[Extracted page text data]
<<<<

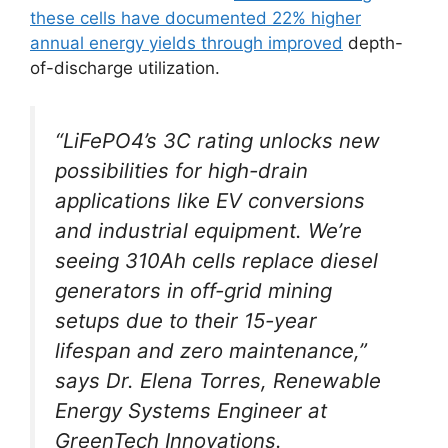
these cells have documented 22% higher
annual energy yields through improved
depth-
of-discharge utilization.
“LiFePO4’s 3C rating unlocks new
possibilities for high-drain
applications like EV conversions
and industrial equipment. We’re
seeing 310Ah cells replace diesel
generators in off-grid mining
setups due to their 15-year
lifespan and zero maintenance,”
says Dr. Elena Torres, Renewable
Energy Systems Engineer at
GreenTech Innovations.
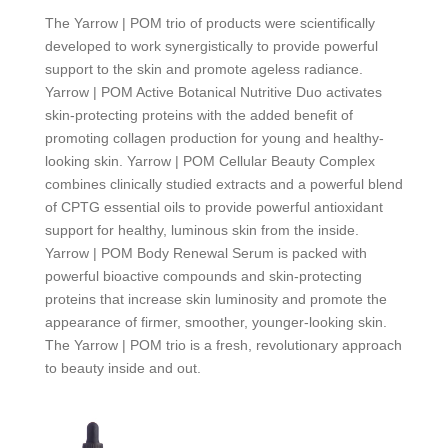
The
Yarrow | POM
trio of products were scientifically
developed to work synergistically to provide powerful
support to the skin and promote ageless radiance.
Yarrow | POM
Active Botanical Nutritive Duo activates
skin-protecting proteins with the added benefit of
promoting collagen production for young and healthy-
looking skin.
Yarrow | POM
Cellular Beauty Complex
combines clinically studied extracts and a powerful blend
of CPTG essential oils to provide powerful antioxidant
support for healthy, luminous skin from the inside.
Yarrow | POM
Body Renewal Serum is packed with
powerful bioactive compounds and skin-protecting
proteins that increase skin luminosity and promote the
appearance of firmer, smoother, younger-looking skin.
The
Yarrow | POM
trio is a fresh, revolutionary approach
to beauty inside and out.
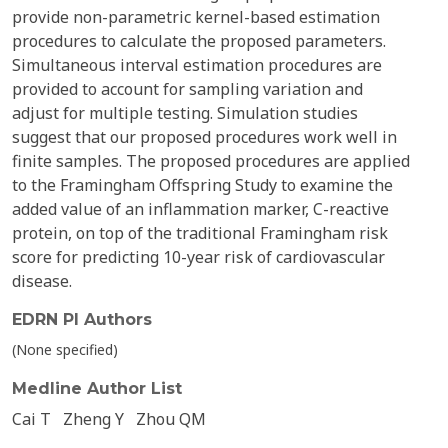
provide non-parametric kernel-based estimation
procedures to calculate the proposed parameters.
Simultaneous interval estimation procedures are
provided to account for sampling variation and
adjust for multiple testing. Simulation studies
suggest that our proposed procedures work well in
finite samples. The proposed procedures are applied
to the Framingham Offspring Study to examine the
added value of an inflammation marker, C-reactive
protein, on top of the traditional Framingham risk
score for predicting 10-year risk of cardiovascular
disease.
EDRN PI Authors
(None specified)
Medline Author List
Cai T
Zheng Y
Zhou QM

>>>>
<<<<

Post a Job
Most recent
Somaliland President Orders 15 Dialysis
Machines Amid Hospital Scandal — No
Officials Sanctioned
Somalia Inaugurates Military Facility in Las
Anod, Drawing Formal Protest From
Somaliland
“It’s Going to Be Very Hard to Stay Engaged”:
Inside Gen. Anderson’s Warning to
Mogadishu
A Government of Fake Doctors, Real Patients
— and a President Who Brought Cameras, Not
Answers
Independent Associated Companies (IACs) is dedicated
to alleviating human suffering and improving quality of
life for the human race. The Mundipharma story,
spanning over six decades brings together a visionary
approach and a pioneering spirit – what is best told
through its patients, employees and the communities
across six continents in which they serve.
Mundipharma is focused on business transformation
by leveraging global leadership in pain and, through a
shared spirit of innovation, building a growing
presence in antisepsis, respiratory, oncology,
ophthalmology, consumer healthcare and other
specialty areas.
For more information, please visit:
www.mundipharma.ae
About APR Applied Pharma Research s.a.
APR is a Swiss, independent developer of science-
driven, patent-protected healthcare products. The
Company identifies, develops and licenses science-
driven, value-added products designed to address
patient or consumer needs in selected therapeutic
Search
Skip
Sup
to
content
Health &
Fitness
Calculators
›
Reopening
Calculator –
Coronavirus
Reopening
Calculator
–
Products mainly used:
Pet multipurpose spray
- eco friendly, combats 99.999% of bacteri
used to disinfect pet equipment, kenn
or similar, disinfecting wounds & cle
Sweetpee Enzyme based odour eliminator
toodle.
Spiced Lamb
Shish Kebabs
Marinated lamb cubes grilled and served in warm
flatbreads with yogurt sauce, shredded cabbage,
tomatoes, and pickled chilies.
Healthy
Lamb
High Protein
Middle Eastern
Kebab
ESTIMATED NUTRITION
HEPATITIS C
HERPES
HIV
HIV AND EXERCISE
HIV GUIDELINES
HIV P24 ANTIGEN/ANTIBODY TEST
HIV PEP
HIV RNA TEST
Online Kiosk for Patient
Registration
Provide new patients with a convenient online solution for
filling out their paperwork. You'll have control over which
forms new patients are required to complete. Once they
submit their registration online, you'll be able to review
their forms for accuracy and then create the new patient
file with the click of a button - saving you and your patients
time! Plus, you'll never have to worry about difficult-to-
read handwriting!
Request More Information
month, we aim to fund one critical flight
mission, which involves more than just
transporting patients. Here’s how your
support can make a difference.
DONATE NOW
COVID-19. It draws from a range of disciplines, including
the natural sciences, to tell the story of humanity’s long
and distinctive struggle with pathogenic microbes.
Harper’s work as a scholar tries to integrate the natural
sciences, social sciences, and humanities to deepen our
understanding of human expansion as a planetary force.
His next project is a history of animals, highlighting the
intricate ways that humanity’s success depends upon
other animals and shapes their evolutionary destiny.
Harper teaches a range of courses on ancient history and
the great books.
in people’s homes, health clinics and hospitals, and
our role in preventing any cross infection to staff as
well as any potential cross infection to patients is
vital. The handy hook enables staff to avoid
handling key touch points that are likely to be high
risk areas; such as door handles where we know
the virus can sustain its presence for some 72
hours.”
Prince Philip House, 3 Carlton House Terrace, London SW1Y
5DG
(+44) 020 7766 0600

>>>>
<<<<

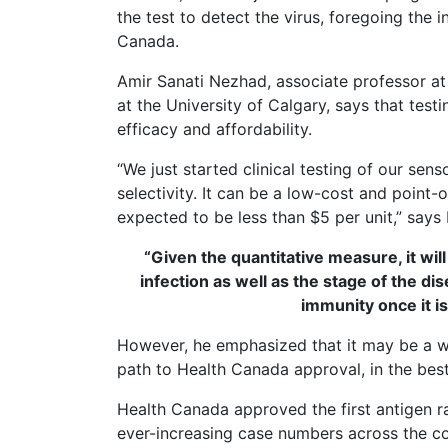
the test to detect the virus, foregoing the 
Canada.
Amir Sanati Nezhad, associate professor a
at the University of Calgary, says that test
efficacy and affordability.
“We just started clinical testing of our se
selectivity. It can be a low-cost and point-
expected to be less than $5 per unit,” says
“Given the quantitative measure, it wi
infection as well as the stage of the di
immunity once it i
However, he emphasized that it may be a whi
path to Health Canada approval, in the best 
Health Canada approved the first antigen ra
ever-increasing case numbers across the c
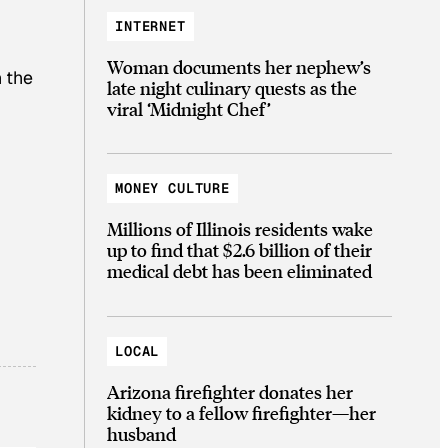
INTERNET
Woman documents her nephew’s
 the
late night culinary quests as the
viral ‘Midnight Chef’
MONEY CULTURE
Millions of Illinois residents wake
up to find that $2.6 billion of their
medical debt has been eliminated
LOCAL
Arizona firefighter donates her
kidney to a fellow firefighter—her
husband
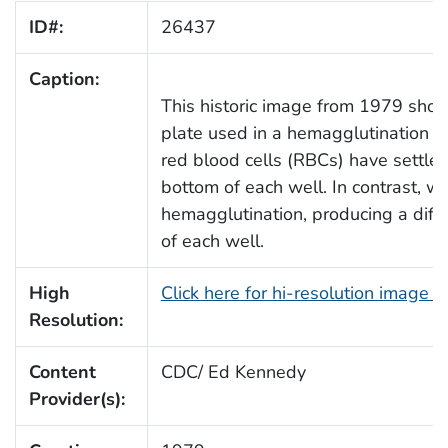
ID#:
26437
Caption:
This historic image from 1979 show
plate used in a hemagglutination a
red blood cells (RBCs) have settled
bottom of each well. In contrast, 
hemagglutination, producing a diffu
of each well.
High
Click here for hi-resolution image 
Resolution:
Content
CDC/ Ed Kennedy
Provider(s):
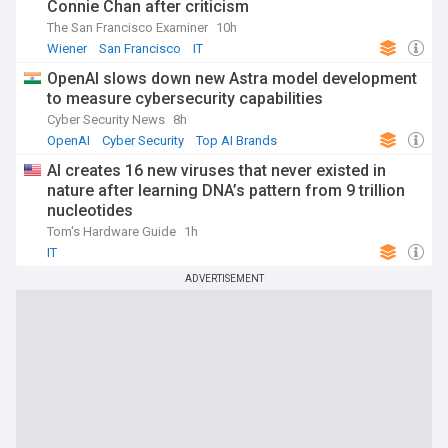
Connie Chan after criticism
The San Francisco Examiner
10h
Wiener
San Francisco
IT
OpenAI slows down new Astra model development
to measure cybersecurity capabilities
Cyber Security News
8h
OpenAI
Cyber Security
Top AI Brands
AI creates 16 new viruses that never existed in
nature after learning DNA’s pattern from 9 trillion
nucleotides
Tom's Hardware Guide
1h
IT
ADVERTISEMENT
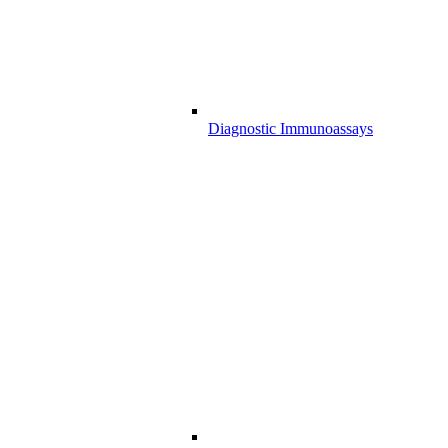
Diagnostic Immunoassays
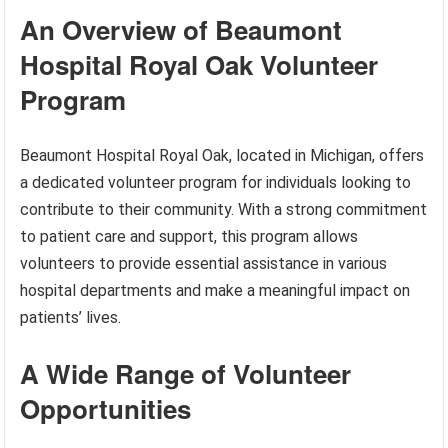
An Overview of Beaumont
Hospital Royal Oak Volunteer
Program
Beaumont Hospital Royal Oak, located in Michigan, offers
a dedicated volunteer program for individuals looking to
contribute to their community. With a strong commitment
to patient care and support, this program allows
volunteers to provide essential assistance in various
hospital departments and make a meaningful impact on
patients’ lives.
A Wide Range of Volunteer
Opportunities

>>>>

# [DIRECTIONS]
Nothing except the lines from the one containing "these cells have documented 22% higher" through the one containing "Simultaneous interval estimation" should appear in the answer, exactly as above and without pictures.

# [OUTPUT FOR THIS TASK]
these cells have documented 22% higher
annual energy yields through improved
depth-
of-discharge utilization.
“LiFePO4’s 3C rating unlocks new
possibilities for high-drain
applications like EV conversions
and industrial equipment. We’re
seeing 310Ah cells replace diesel
generators in off-grid mining
setups due to their 15-year
lifespan and zero maintenance,”
says Dr. Elena Torres, Renewable
Energy Systems Engineer at
GreenTech Innovations.
The
Yarrow | POM
trio of products were scientifically
developed to work synergistically to provide powerful
support to the skin and promote ageless radiance.
Yarrow | POM
Active Botanical Nutritive Duo activates
skin-protecting proteins with the added benefit of
promoting collagen production for young and healthy-
looking skin.
Yarrow | POM
Cellular Beauty Complex
combines clinically studied extracts and a powerful blend
of CPTG essential oils to provide powerful antioxidant
support for healthy, luminous skin from the inside.
Yarrow | POM
Body Renewal Serum is packed with
powerful bioactive compounds and skin-protecting
proteins that increase skin luminosity and promote the
appearance of firmer, smoother, younger-looking skin.
The
Yarrow | POM
trio is a fresh, revolutionary approach
to beauty inside and out.
provide non-parametric kernel-based estimation
procedures to calculate the proposed parameters.
Simultaneous interval estimation procedures are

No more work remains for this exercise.